Any bond purchaser would want some additional security in the event the project failed and the tax revenue didn't materialize.  Of course, the city didn't want to guarantee the bonds.  The Mayor told me ALL the Bayside land south of  I-30 was pledged as collateral to secure the bonds.  The Bayside land has real market value.  I was surprised at that answer, but it did shift the risk away from the city and to the project, itself.  I was pleased with that. 

However, a thought occurred to me, no doubt triggered by the recent delay in closing the deal with a new Bayside developer.  Let me share a little historical background about real estate lending practices.

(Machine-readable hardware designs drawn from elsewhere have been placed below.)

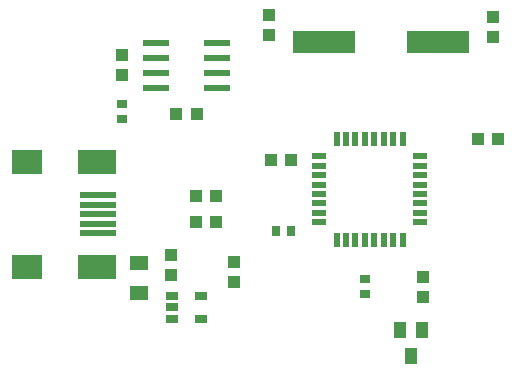
<source format=gtp>
G75*
%MOIN*%
%OFA0B0*%
%FSLAX24Y24*%
%IPPOS*%
%LPD*%
%AMOC8*
5,1,8,0,0,1.08239X$1,22.5*
%
%ADD10R,0.0220X0.0500*%
%ADD11R,0.0500X0.0220*%
%ADD12R,0.0984X0.0787*%
%ADD13R,0.1299X0.0787*%
%ADD14R,0.1220X0.0197*%
%ADD15R,0.0866X0.0236*%
%ADD16R,0.0354X0.0276*%
%ADD17R,0.0394X0.0433*%
%ADD18R,0.0433X0.0394*%
%ADD19R,0.2100X0.0760*%
%ADD20R,0.0591X0.0512*%
%ADD21R,0.0394X0.0276*%
%ADD22R,0.0276X0.0354*%
%ADD23R,0.0394X0.0551*%
D10*
X013446Y006166D03*
X013761Y006166D03*
X014076Y006166D03*
X014391Y006166D03*
X014706Y006166D03*
X015021Y006166D03*
X015336Y006166D03*
X015651Y006166D03*
X015651Y009546D03*
X015336Y009546D03*
X015021Y009546D03*
X014706Y009546D03*
X014391Y009546D03*
X014076Y009546D03*
X013761Y009546D03*
X013446Y009546D03*
D11*
X012859Y008958D03*
X012859Y008643D03*
X012859Y008328D03*
X012859Y008013D03*
X012859Y007698D03*
X012859Y007383D03*
X012859Y007069D03*
X012859Y006754D03*
X016239Y006754D03*
X016239Y007069D03*
X016239Y007383D03*
X016239Y007698D03*
X016239Y008013D03*
X016239Y008328D03*
X016239Y008643D03*
X016239Y008958D03*
D12*
X003131Y005277D03*
X003131Y008781D03*
D13*
X005454Y008781D03*
X005454Y005277D03*
D14*
X005494Y006399D03*
X005494Y006714D03*
X005494Y007029D03*
X005494Y007344D03*
X005494Y007659D03*
D15*
X007423Y011240D03*
X007423Y011740D03*
X007423Y012240D03*
X007423Y012740D03*
X009470Y012740D03*
X009470Y012240D03*
X009470Y011740D03*
X009470Y011240D03*
D16*
X006281Y010710D03*
X006281Y010198D03*
X014391Y004864D03*
X014391Y004352D03*
D17*
X010021Y004765D03*
X010021Y005435D03*
X009431Y006773D03*
X008761Y006773D03*
X008761Y007620D03*
X009431Y007620D03*
X007935Y005671D03*
X007935Y005002D03*
X008112Y010376D03*
X008781Y010376D03*
X006281Y011655D03*
X006281Y012324D03*
X011202Y012994D03*
X011202Y013663D03*
X018151Y009529D03*
X018820Y009529D03*
X018663Y012935D03*
X018663Y013604D03*
D18*
X011931Y008820D03*
X011261Y008820D03*
X016320Y004923D03*
X016320Y004254D03*
D19*
X016843Y012777D03*
X013043Y012777D03*
D20*
X006872Y005395D03*
X006872Y004411D03*
D21*
X007974Y004293D03*
X007974Y003919D03*
X007974Y003545D03*
X008919Y003545D03*
X008919Y004293D03*
D22*
X011419Y006478D03*
X011931Y006478D03*
D23*
X015553Y003171D03*
X016301Y003171D03*
X015927Y002305D03*
M02*

</source>
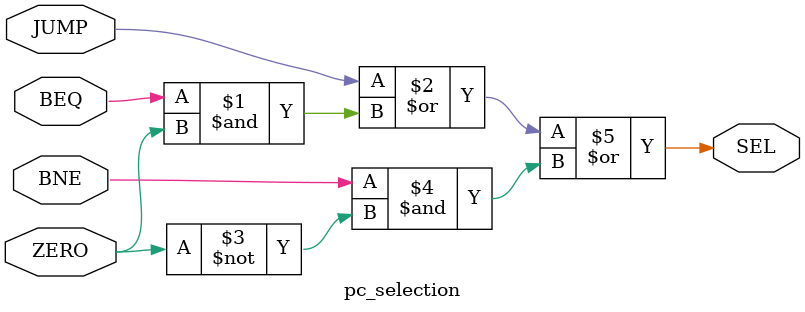
<source format=v>

module pc_selection (JUMP, BEQ, BNE, ZERO, SEL);
    
    input JUMP, BEQ, BNE, ZERO;//inputs 
    output  SEL;          //outputs just wires

    assign SEL = JUMP | (BEQ & ZERO) | (BNE & (~ZERO));//(jump) or (beq and zero) this calculate the selection 
 
endmodule

</source>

I was a development loan officer for 25 years.  During that time, a really "clean" deal would take about two months to close.  It took about 30 days for any loan to be approved and another 30 days to prepare the closing documents, and finalize any malingering small details.  Any "deal" that had fairly nettlesome  problems that needed to be cleared up might take another 30 days if the parties were agreeable in principal.    Of course, if the deal was not "doable," the loan would have been turned down a long time before the three month period.  

Bayside had four months to close (120 days), then didn't close.  Another three weeks was added to "tend to some details."  Now we will be at nearly five months, if it closes at all.   

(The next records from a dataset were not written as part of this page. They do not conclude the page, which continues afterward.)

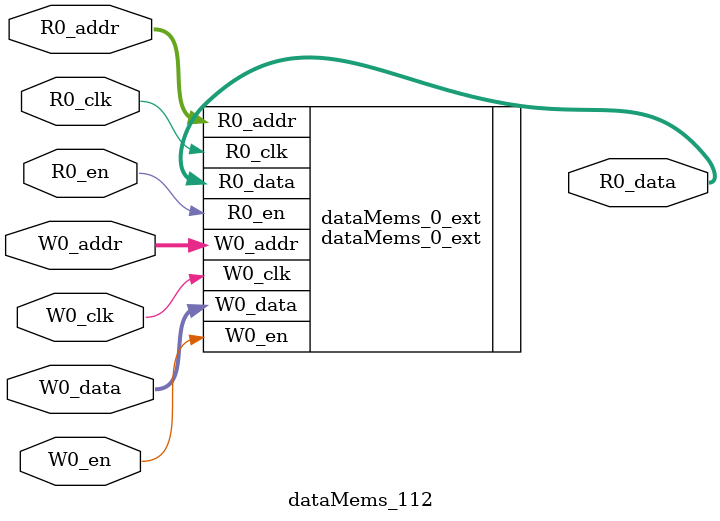
<source format=sv>
`ifndef RANDOMIZE
  `ifdef RANDOMIZE_REG_INIT
    `define RANDOMIZE
  `endif // RANDOMIZE_REG_INIT
`endif // not def RANDOMIZE
`ifndef RANDOMIZE
  `ifdef RANDOMIZE_MEM_INIT
    `define RANDOMIZE
  `endif // RANDOMIZE_MEM_INIT
`endif // not def RANDOMIZE

`ifndef RANDOM
  `define RANDOM $random
`endif // not def RANDOM

// Users can define 'PRINTF_COND' to add an extra gate to prints.
`ifndef PRINTF_COND_
  `ifdef PRINTF_COND
    `define PRINTF_COND_ (`PRINTF_COND)
  `else  // PRINTF_COND
    `define PRINTF_COND_ 1
  `endif // PRINTF_COND
`endif // not def PRINTF_COND_

// Users can define 'ASSERT_VERBOSE_COND' to add an extra gate to assert error printing.
`ifndef ASSERT_VERBOSE_COND_
  `ifdef ASSERT_VERBOSE_COND
    `define ASSERT_VERBOSE_COND_ (`ASSERT_VERBOSE_COND)
  `else  // ASSERT_VERBOSE_COND
    `define ASSERT_VERBOSE_COND_ 1
  `endif // ASSERT_VERBOSE_COND
`endif // not def ASSERT_VERBOSE_COND_

// Users can define 'STOP_COND' to add an extra gate to stop conditions.
`ifndef STOP_COND_
  `ifdef STOP_COND
    `define STOP_COND_ (`STOP_COND)
  `else  // STOP_COND
    `define STOP_COND_ 1
  `endif // STOP_COND
`endif // not def STOP_COND_

// Users can define INIT_RANDOM as general code that gets injected into the
// initializer block for modules with registers.
`ifndef INIT_RANDOM
  `define INIT_RANDOM
`endif // not def INIT_RANDOM

// If using random initialization, you can also define RANDOMIZE_DELAY to
// customize the delay used, otherwise 0.002 is used.
`ifndef RANDOMIZE_DELAY
  `define RANDOMIZE_DELAY 0.002
`endif // not def RANDOMIZE_DELAY

// Define INIT_RANDOM_PROLOG_ for use in our modules below.
`ifndef INIT_RANDOM_PROLOG_
  `ifdef RANDOMIZE
    `ifdef VERILATOR
      `define INIT_RANDOM_PROLOG_ `INIT_RANDOM
    `else  // VERILATOR
      `define INIT_RANDOM_PROLOG_ `INIT_RANDOM #`RANDOMIZE_DELAY begin end
    `endif // VERILATOR
  `else  // RANDOMIZE
    `define INIT_RANDOM_PROLOG_
  `endif // RANDOMIZE
`endif // not def INIT_RANDOM_PROLOG_

// Include register initializers in init blocks unless synthesis is set
`ifndef SYNTHESIS
  `ifndef ENABLE_INITIAL_REG_
    `define ENABLE_INITIAL_REG_
  `endif // not def ENABLE_INITIAL_REG_
`endif // not def SYNTHESIS

// Include rmemory initializers in init blocks unless synthesis is set
`ifndef SYNTHESIS
  `ifndef ENABLE_INITIAL_MEM_
    `define ENABLE_INITIAL_MEM_
  `endif // not def ENABLE_INITIAL_MEM_
`endif // not def SYNTHESIS

module dataMems_112(	// @[generators/ara/src/main/scala/UnsafeAXI4ToTL.scala:365:62]
  input  [4:0]  R0_addr,
  input         R0_en,
  input         R0_clk,
  output [66:0] R0_data,
  input  [4:0]  W0_addr,
  input         W0_en,
  input         W0_clk,
  input  [66:0] W0_data
);

  dataMems_0_ext dataMems_0_ext (	// @[generators/ara/src/main/scala/UnsafeAXI4ToTL.scala:365:62]
    .R0_addr (R0_addr),
    .R0_en   (R0_en),
    .R0_clk  (R0_clk),
    .R0_data (R0_data),
    .W0_addr (W0_addr),
    .W0_en   (W0_en),
    .W0_clk  (W0_clk),
    .W0_data (W0_data)
  );
endmodule


</source>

Let's go back to my original point.  The Bayside land south of I-30 was pledged as collateral to secure the bonds.  Therefore, the land is encumbered.    Essentially, a lien was placed upon the land and it would, in real estate law, be in the "first position."  

Now, along comes a new developer.  He wants to buy the land.  He can do so, however he must pay cash (say, $37 million), or he must get a loan.    If unencumbered cash is available, fine.  The free and clear land could then be used to secure other Bayside development.   However, if a loan is to be used to provide funds to purchase the land, a major problem surfaces.   I don't know any lender in this country that would loan $37 million, and take a "second" position behind a first lien.   There must be collateral securing the loan.  That is what lending is all about. .......risk containment. 

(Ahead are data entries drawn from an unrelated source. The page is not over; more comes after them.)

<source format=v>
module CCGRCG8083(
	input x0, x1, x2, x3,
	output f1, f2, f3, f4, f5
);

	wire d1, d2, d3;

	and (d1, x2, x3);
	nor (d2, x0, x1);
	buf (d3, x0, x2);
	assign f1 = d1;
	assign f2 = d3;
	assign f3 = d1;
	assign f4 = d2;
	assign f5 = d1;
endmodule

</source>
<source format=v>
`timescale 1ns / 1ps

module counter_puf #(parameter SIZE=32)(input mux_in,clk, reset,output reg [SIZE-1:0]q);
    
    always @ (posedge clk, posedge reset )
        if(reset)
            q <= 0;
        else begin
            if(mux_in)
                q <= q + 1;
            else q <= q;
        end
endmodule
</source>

So, we have a new developer and seemingly a problem getting the deal closed after four and a half  months, soon to be nearly five months.    Could it be just arguing about superfluous "stuff" or is there something more damaging?    If a developer is attempting to purchase land that is already encumbered, and he needs a loan to buy the land, he must offer collateral that is not encumbered.   If all the developer's borrowing power is used to buy the land, none remains for other development.

Bayside is a sophisticated piece of real estate.  It has a lot of different development skills and disciplines needed for successful development.   The Facebook "intellectuals" think they have it all figured out.  They don't have a clue. 

If two consenting and informed parties agree in principal to a deal, problems can be worked out.   However, if a loan is involved, the situation is quite different.  The lender has the money.  The lender won't contribute the money unless the collateral is sufficient and the market is present.  

That can only mean the borrower doesn't have the assets to close the deal.   That further means the developer is probably "tapped out" of pledgable assets and additional development will be difficult,  if not impossible.  That further means the developer probably isn't a developer at all.  He would be a speculator or facilitator.   That means he secures the zoning and would use bond money for infrastructure, then sell smaller parcels to others that know their own development businesses, such as apartments, condos, office buildings, retail centers, etc.

If the above proves true, we wouldn't have been working with a developer at all.  However, a really good blue suede shoe salesman might be our new Bayside "owner."  We just don't know.  It's a secret.

I will know what we have within minutes of the announcement  about who the new developer is.  I am a little uncomfortable.  The citizens have been completely blacked out.  Why?